Jules Allen (front) suffers travel exhaustion....
... at this stage we had not even cleared Cheshire.

As Phil pushed his trusty Peugeot to the extremes, the snow-capped peaks of the Lake District drifted by and before we knew it we had entered Scotland.  A few hours later we had crossed the River Tay and by 1.30pm we had entered the sun drenched 'Granite City' of Aberdeen. With over five hours to kill before the ferry left the harbour for Shetland it was time to find some birds.  Rather than head too far out of our way we opted for the convenient location of Girdle Ness where various new species were added to our year lists. There were plenty of Common Eider, Shag and the odd Long-tailed Duck and Red-breasted Merganser at the mouth of the River Dee. Waders included Oystercatcher, Redshank and Turnstone however the main highlight was an impressive flock of 74 Purple Sandpipers milling around one of the piers. Out to sea there were small groups of Common Scoter loafing around along with around half a dozen Red-throated Diver, 20 Guillemot and a single Razorbill. The stars of the show however were a small number of Bottlenose Dolphins performing like attention seeking children close offshore.

A few Common Eider bob around as a rusty ship leaves Aberdeen.

We then battled through the city traffic and made our way around to Aberdeen beach. It was pretty much the same story in this area with closer views of Common Scoter rafts, several Long-tailed Ducks and more Red-throated Divers. We then made our way around to check out Aberdeen's northern river via Donmouth Local Nature Reserve. From the tiny bird hide south of the river we enjoyed excellent views of 4 Long-tailed Duck and hundreds of Common Gull flying in to bathe as well as several Common Seal.

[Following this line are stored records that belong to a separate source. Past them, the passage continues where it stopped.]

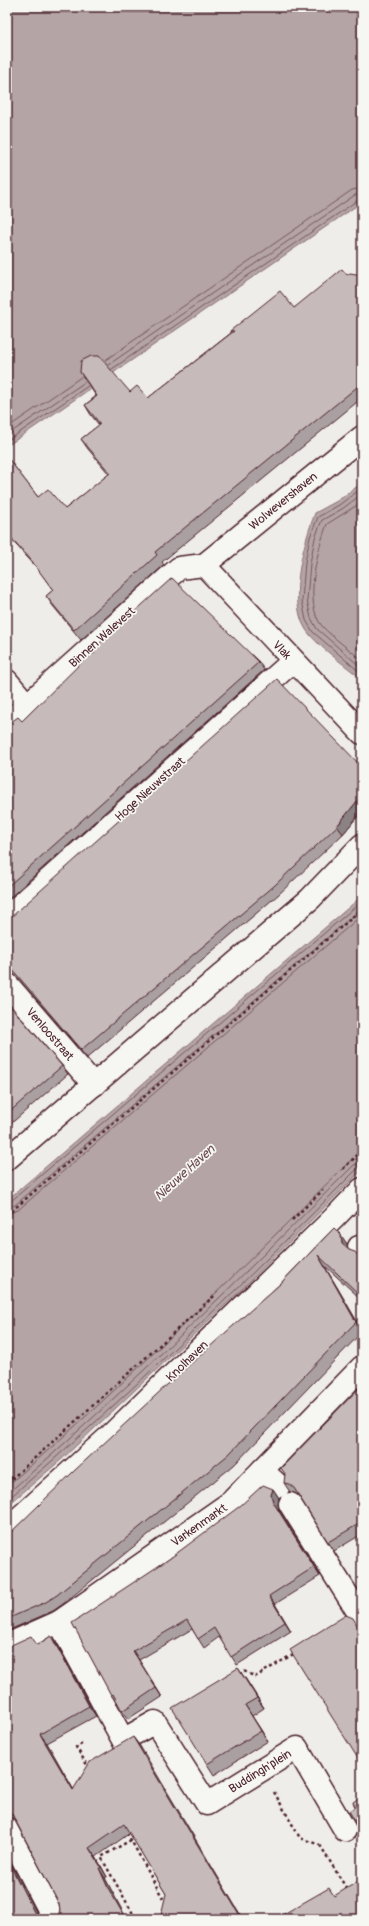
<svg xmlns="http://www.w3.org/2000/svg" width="369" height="1926" font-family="Pangolin,sans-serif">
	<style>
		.water { fill: #b4a4a5; stroke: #8a6f74 }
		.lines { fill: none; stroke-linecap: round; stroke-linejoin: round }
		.shore { stroke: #74545c; stroke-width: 1 }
		.minor-casing { stroke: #4a1f2b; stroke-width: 25 }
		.path { stroke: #4a1f2b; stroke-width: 2.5; stroke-dasharray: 3 3; stroke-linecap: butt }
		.minor { stroke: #f6f6f2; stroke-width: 22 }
		.wall { fill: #aaa0a1; stroke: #4a1f2b }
		.shaded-wall { fill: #8b8283; stroke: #4a1f2b }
		.building { fill: #c6babb; stroke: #4a1f2b }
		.labels { text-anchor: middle; stroke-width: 3.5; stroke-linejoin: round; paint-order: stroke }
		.street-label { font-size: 12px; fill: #4a1f2b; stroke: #f6f6f2 }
		.water-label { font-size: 13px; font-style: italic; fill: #6f4e56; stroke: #f6f6f2 }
	</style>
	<rect width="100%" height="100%" fill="#efedea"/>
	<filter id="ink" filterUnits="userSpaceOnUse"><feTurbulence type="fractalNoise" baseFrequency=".025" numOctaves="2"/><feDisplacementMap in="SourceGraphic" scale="8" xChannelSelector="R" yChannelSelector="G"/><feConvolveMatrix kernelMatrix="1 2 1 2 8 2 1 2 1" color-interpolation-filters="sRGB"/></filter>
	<g filter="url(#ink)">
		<g class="water">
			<polygon points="7,7 362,7 362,202 7,446"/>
			<path d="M 362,483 L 362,679 C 346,666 323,650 310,635 C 285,607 303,545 315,513 L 337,501 Z"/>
			<polygon points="362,896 362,1170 242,1289 62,1459 7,1506 7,1200"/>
		</g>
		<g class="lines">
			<g class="shore">
				<polyline points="104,361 352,190 362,188"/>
				<polyline points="108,365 355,195 362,194"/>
				<polyline points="112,369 358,200 362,199"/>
				<polyline points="7,428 81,377"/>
				<polyline points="7,435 85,382"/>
				<polyline points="7,441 88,386"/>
				<polyline points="362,488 339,505 318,517 310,537 305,562 302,601 306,620 313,632 362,674"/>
				<polyline points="362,494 342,509 322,520 315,538 310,563 307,600 311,618 317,629 362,668"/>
				<path d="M 362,502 L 327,524 C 318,548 303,604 322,626 C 333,638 349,649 362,660"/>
				<polyline points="7,1203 11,1201 362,901"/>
				<polyline points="7,1208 15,1205 362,908"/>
				<polyline points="7,1214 18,1210 362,915"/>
				<path d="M 7,1486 C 127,1384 238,1271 350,1161 L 362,1157"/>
				<path d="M 7,1494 C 128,1390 241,1277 354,1165 L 362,1163"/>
				<path d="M 7,1500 C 129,1396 244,1283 357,1169 L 362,1168"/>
			</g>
			<g class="minor-casing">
				<g id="minor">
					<polyline points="204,565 362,733"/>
					<polyline points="204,565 362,437"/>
					<polyline points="7,681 27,705"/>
					<polyline points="7,723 179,568 204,565"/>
					<polyline points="7,917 293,661"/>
					<polyline points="7,984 94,1085"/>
					<polyline points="7,1159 310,899 362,845"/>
					<polyline points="359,1247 362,1249"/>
					<polyline points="262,1470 279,1486"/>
					<polyline points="290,1504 360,1615"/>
					<polyline points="7,1529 111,1435 333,1219 362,1189"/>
					<polyline points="59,1622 123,1740 155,1722 207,1804 297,1748 345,1830"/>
					<polyline points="7,1645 59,1622 231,1502 362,1367"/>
					<polyline points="7,1829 54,1919"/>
				</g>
			</g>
			<g class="path">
				<polyline points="343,1169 362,1150"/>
				<polyline points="7,1215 362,909"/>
				<polyline points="292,1220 323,1190"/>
				<polyline points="7,1483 214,1296"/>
				<polyline points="239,1674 244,1671 255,1677 295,1653"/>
				<polyline points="82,1744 76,1747 89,1768"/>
				<polyline points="274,1792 300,1838 320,1845"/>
				<polyline points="127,1833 165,1902"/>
				<polyline points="131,1840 101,1857 136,1919"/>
				<polyline points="320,1845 348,1891"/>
			</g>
			<use href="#minor" class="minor"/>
		</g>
		<g class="wall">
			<polygon points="347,275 362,275 362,398 162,562 164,565 81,640 53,606 46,596 53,590 38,569 7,535 7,457 38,497 65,509 109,474 88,449 81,439 99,425 91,415 85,405 96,396 80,372 130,392 148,398 231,333 230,331 294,308"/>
			<polygon points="92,650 259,662 264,670 7,900 7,725 22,721 94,653"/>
			<polygon points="361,766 362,767 362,811 343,834 279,894 87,1058 16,976 11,972 7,972 7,919"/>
			<polygon points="7,1002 62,1066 68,1074 7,1127"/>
			<polygon points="334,1228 347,1244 348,1249 362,1260 362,1300 324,1265 362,1330 362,1332 234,1465 63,1604 53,1611 7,1631 7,1536 280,1284"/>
			<polygon points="362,1385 362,1534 334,1551 299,1496 295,1493 290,1492 284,1483"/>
			<polygon points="273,1489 279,1498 278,1504 279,1511 320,1576 275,1604 291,1631 237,1665 219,1637 204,1648 192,1629 139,1660 162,1697 128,1719 122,1711 118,1703 117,1703 111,1695 169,1559"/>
			<polygon points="51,1636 57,1645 96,1716 47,1743 73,1789 140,1746 166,1894 130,1833 96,1857 107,1877 105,1878 115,1897 58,1916 60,1911 59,1904 14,1819 7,1817 7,1647 37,1645"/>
			<polygon points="245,1678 264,1708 252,1716 268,1741 214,1775 207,1764"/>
		</g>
		<g class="shaded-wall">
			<polygon points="362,795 362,811 343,834 337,826"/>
			<polygon points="341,1235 347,1244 348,1253 342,1244"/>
			<polygon points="318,1255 324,1265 362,1330 356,1322"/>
			<polygon points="273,1489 279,1498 278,1504 279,1511 320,1576 273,1502 271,1495"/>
			<polygon points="269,1596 275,1604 291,1631 285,1622"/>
			<polygon points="51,1636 57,1645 96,1716 89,1706"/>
			<polygon points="133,1651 139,1660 162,1697 156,1688"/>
			<polygon points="238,1668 245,1678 264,1708 257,1698"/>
			<polygon points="245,1705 252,1716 268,1741 261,1731"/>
			<polygon points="40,1734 47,1743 79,1799 73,1790"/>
			<polygon points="133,1737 140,1746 243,1919 242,1919"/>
			<polygon points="89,1848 96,1857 107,1877 101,1867"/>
			<polygon points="7,1856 40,1919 36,1916 7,1859"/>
			<polygon points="99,1868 105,1878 115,1897 127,1919 126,1919 108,1888"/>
		</g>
		<g class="building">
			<polygon points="342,269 347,275 350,273 362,275 362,383 155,552 157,555 74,630 46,596 53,590 31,560 7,533 7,457 38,497 48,489 65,509 110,473 81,439 100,424 85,405 97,396 80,372 81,361 91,356 99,356 130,392 137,386 148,398 234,331 230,331 280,291 294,308"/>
			<polygon points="172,578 259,662 7,887 7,725 18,717 22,721 89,655 95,653 92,650"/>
			<polygon points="277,679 361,766 358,769 362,773 362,795 337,826 274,886 81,1050 11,968 7,965 7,919 10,918"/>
			<polygon points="7,1002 62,1066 7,1114"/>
			<polygon points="334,1228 341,1235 342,1244 349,1250 355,1252 362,1260 362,1297 318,1255 356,1322 228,1455 57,1595 46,1602 7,1619 7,1536 73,1472 168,1384 280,1284"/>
			<polygon points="362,1385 362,1522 328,1542 294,1488 289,1484 284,1483 285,1474 281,1468"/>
			<polygon points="263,1485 273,1489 271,1495 273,1502 314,1567 269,1596 285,1622 231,1657 214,1628 198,1639 187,1620 133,1651 156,1688 122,1711 113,1694 111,1695 72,1623 169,1559 240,1506"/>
			<polygon points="346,1615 353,1618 362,1633 362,1765 290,1650"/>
			<polygon points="31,1636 37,1645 51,1636 89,1706 40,1734 73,1790 90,1762 133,1737 242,1919 160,1919 166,1894 124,1824 89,1848 101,1867 99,1868 108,1888 126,1919 55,1919 58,1916 60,1911 59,1904 12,1814 7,1809 7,1647"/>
			<polygon points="238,1668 257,1698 245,1705 261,1731 207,1764 172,1708"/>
			<polygon points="362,1796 362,1833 349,1811 355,1807 353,1802"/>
			<polygon points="7,1859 36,1916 40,1919 7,1919"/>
			<polygon points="362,1879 362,1919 275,1919 329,1888 334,1896"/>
		</g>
	</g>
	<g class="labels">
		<g class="street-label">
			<text transform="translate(283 501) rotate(-39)" y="4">Wolwevershaven</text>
			<text transform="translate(102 637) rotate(-42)" y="4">Binnen Walevest</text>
			<text transform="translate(282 650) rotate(47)" y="4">Vlak</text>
			<text transform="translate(150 789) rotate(-42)" y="4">Hoge Nieuwstraat</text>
			<text transform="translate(50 1034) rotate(49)" y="4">Venloostraat</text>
			<text transform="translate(187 1361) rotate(-44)" y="4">Knolhaven</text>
			<text transform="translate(199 1525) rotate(-35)" y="4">Varkenmarkt</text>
			<text transform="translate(260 1771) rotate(-32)" y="4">Buddingh'plein</text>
		</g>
		<g class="water-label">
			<text transform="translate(184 1172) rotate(-42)" y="5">Nieuwe Haven</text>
		</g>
	</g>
	<rect width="369" height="1926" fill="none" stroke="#f6f6f2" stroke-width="24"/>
	<rect x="12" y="12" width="345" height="1902" fill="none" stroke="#4a1f2b" stroke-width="1.5" filter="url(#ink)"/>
</svg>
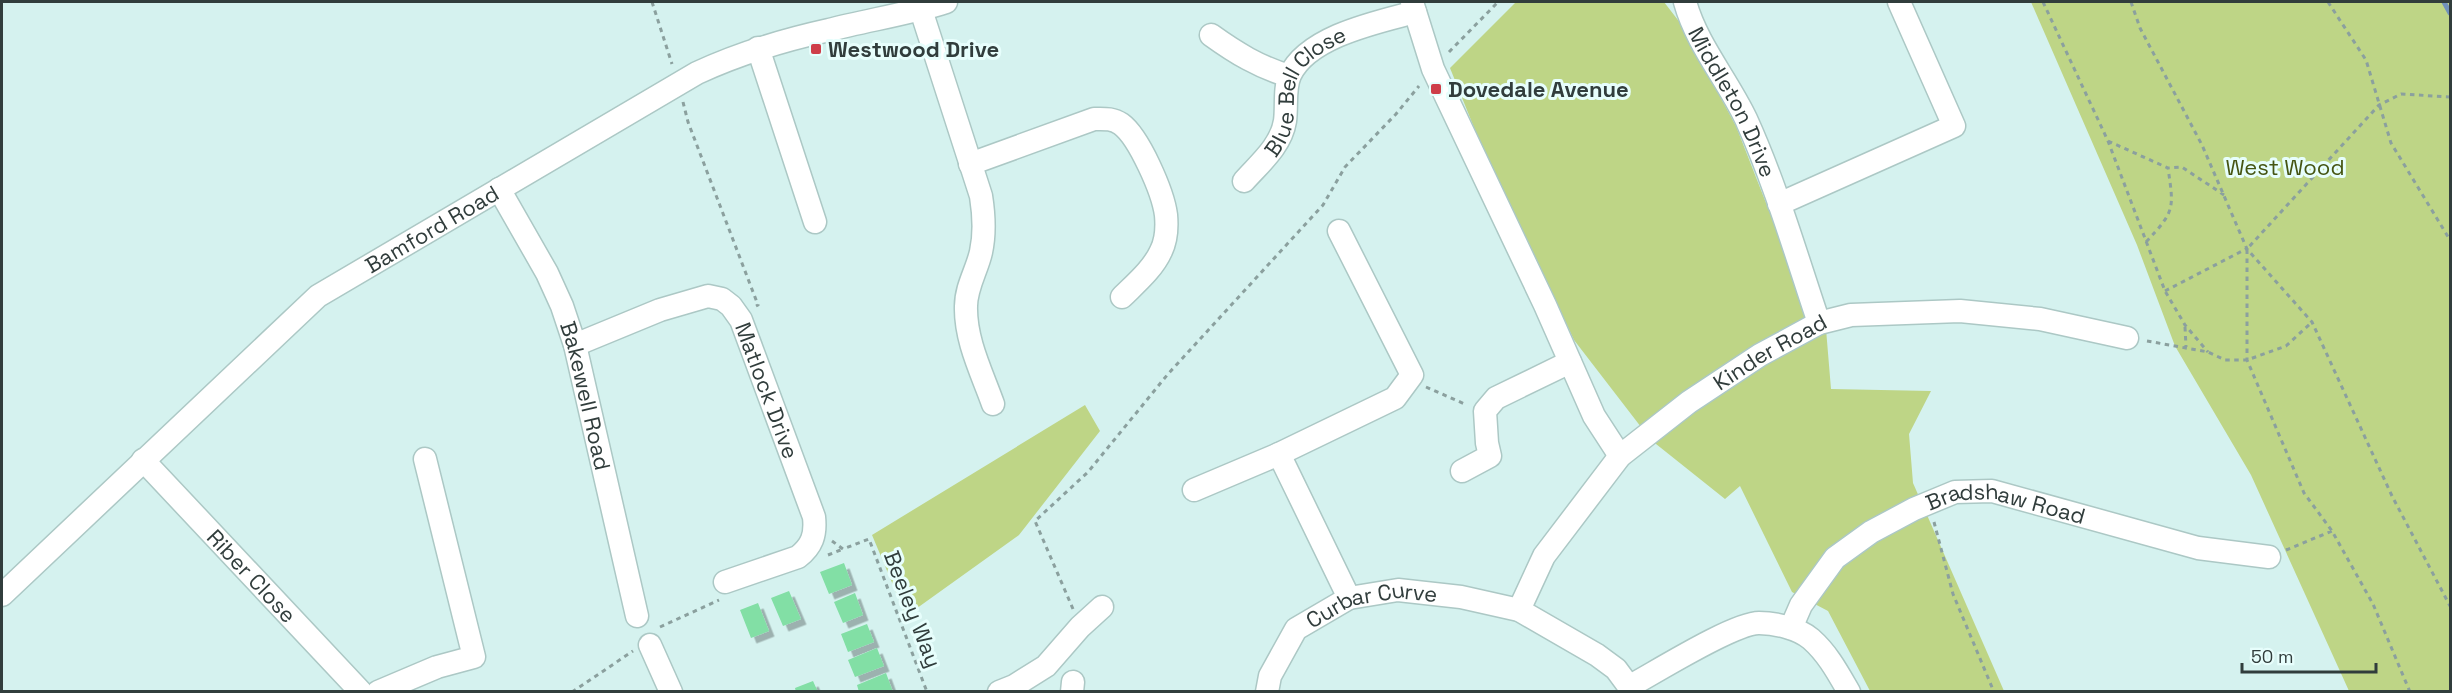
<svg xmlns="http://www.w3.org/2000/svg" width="2452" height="693" font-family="'Space Grotesk',sans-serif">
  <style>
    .green { fill: #bed586 }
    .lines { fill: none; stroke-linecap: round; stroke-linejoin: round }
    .stream { stroke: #7192bb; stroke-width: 5 }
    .building { fill: #82dfa5; filter: url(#shadow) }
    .minor-casing { stroke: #acc8c5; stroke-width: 25 }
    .path { stroke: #8ba09e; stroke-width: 3; stroke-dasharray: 4.5 4.5; stroke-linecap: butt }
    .minor { stroke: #fff; stroke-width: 22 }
    .poi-dot { fill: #ce3e49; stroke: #e7fefc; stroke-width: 2 }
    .labels { text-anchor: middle; stroke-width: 6; stroke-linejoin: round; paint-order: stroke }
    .poi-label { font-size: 22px; font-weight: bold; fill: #313d3c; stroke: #e7fefc; text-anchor: start }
    .street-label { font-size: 22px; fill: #313d3c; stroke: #e7fefc }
    .park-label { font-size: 22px; fill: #455512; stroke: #e7fefc }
  </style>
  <defs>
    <filter id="shadow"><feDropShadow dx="5.5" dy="5.5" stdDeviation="0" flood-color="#0004"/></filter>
  </defs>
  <rect width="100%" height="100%" fill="#d5f2ef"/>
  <!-- green -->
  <path class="green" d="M1516 2H1664L1681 24 1736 126 1768 208 1826 329 1831 389 1931 391 1909 434 1913 483 2004 691H1870L1828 611 1792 592 1740 486 1725 499 1651 440 1574 340 1477 135 1450 68Z
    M2031 2H2450V691H2349L2251 475 2175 346 2137 245Z
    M1085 405 1100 431 1019 535 906 616 872 535Z"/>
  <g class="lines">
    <!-- stream -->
    <path class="stream" d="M2444 2 2450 13"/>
  </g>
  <!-- building -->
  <path class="building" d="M844 563 852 585 829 594 820 572Z
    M789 591 801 619 783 626 771 598Z
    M855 593 863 615 843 623 834 602Z
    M758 603 769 631 751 638 740 610Z
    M867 624 874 642 848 652 841 634Z
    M877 648 884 666 855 677 848 660Z
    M886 673 893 692H859L857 685Z
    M813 681 818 692H796L795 688Z"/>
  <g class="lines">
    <!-- minor casing -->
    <g class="minor-casing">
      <g id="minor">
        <path d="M1412 2 1433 69 1545 305 1594 416 1620 456"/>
        <path id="s1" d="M1685 2C1697 45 1727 79 1746 119 1776 185 1796 255 1819 323"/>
        <path d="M921 10 981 196C984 215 985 234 981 252 977 270 966 287 966 306 965 340 982 373 993 404"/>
        <path d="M1211 35C1236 53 1259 67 1289 76"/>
        <path d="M758 48 815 222"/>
        <path d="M970 164 1094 119C1104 119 1112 118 1121 124 1139 137 1163 192 1166 215 1167 226 1166 241 1161 251 1153 269 1135 284 1122 297"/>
        <path id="s2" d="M1244 181C1260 163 1281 146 1285 121 1287 107 1284 88 1290 75 1308 36 1378 22 1415 12"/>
        <path id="s3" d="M499 189 547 273 562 306 575 345 637 616"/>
        <path d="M1779 204 1954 126 1899 2"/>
        <path id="s4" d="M575 345 660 310 708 296 722 299 731 306 741 320 814 517C816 535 812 546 798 557L725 582"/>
        <path d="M1279 454 1349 598"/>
        <path id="s5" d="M143 460 361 692"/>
        <path d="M1462 471 1490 456 1487 443 1485 411 1496 398 1570 362"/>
        <path d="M1194 490 1279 454 1395 398 1412 375 1339 231"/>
        <path id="s6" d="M2 595 318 296 697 73C740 53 784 40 829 30 868 20 908 14 946 2"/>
        <path id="s7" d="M1519 610 1544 556 1620 456 1689 402 1760 355 1819 323 1851 315 1960 311 2040 319 2127 338"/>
        <path id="s8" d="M1791 628 1801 605 1835 558 1871 532 1914 509 1955 492 1992 491 2198 548 2269 557"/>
        <path d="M650 645 671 692"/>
        <path d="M1630 686C1656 672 1734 623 1759 623 1775 623 1798 628 1811 639 1828 654 1838 673 1849 692"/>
        <path d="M378 692 437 667 474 657 425 459"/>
        <path d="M999 692 1014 686 1046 666 1080 627 1102 607"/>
        <path d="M1072 692 1073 682"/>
        <path id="s9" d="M1267 692 1270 676 1296 629 1349 598 1398 590 1461 597 1519 610 1597 655 1616 669 1633 692"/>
      </g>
    </g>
    <!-- path -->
    <path class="path" d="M652 2 672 64
      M2043 2 2108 141 2165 291 2185 325 2208 352
      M2131 2 2140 28 2202 145 2247 249 2312 322 2392 496 2450 606
      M2328 2 2366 60 2391 143 2450 240
      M1449 52 1498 2
      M683 102 688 122 758 305 756 306
      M2108 141 2168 168 2182 167 2224 195
      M2146 242C2175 211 2174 209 2168 168
      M2165 291 2246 249
      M2185 327 2186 347
      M2147 341 2208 352 2225 360H2247L2286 346 2312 322
      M1426 387 1467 405
      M1934 522 1953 594 1994 692
      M832 541 843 549 869 539 927 692
      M2286 550 2332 531
      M828 555 843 549
      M1073 609 1035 521 1088 472 1168 374 1323 205 1345 167 1396 114 1419 86
      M660 627 719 600
      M572 692 633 651
      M2410 692 2373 604 2332 531 2304 493 2247 360V249L2379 105 2401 94 2450 97"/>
    <!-- minor -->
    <use href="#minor" class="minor"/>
  </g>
  <!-- markers -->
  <g class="poi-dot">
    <rect x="810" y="43" width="12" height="12" rx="3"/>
    <rect x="1430" y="83" width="12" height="12" rx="3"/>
  </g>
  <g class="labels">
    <!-- poi labels -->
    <g class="poi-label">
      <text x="828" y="57">Westwood Drive</text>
      <text x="1448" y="97">Dovedale Avenue</text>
    </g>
    <!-- street labels -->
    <g class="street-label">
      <text dy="8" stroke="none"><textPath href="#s2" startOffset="114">Blue Bell Close</textPath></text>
      <text dy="8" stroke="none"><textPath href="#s1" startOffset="111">Middleton Drive</textPath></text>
      <text dy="8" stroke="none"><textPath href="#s6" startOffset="567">Bamford Road</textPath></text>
      <text dy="8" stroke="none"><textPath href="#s7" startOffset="368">Kinder Road</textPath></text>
      <text dy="8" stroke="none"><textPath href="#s4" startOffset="260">Matlock Drive</textPath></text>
      <text dy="8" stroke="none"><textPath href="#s3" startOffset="226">Bakewell Road</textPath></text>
      <text dy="8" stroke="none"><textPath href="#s8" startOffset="272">Bradshaw Road</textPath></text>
      <text dy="8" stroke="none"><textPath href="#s5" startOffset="159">Riber Close</textPath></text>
      <text transform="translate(913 609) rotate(69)" y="8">Beeley Way</text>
      <text dy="8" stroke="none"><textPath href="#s9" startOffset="152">Curbar Curve</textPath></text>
    </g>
    <!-- park labels -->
    <g class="park-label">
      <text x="2285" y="175">West Wood</text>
    </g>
  </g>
  <!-- border -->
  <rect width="2452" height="693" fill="none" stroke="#313d3c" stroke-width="6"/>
  <!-- scale -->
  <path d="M2242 663v9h134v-9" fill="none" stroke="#313d3c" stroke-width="3"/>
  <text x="2251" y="663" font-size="18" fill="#313d3c" stroke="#e7fefc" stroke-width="4.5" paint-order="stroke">50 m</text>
</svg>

It was whilst we were all huddled together here that we experienced one of the greatest moments of the entire trip. 

At around 3.45pm Steve's pager bleeped away and the rest of us waited with baited breath. His baby blue eyes sparkled and his face beamed, the PINE GROSBEAK was still present. There was an enormous sense of joy and a similar quantity of relief as we shook hands, fondled each other and screamed out loud. The twelve hour crossing to Lerwick would now be far more bearable with this nugget of information at the forefront of our minds. Before we headed back to the harbour we had a quick drive around the outskirts of Aberdeen and found a single confused looking Waxwing. There had been a flock of forty birds reported earlier in the day but considering the scarcity of berries in the area we were not surprised they had moved on. More or less every suitable tree or bush had been stripped completely bare. 

Common Gulls at Donmouth Local Nature Reserve

As we entered the ferry terminal it was evident that other eager birders were here to make the trip. Either that or a day trip had been organised for the entire network of Big Issue vendors from the northern Scotland region. Up on deck there were more birders, about twenty in total. This was great news, the more pair of eyes searching the following morning meant that we had a better chance of locating our target bird quicker. After downing the odd pint of Guinness and devouring a plate of fish and chips it was time to find a bed for the night. In order to keep costs down and the fact we were all stingy, tight-fisted birders none of us had opted for the luxury of a cosy cabin below deck. We all took our chances in the lounge area. We all prayed for a smooth crossing over the course of the next two hundred mile leg of our journey. As I steadied my nerves with the calming tones of Simon & Garfunkel on my iPod, I drifted off to sleep dreaming about what the next day would hold. What it be sheer elation or bitter disappointment?   

Phil Andrews all snuggly!
That's not vomit on his sleeping bag, it's the actual design.
Jules Allen finds a quiet corner to rest his weary head!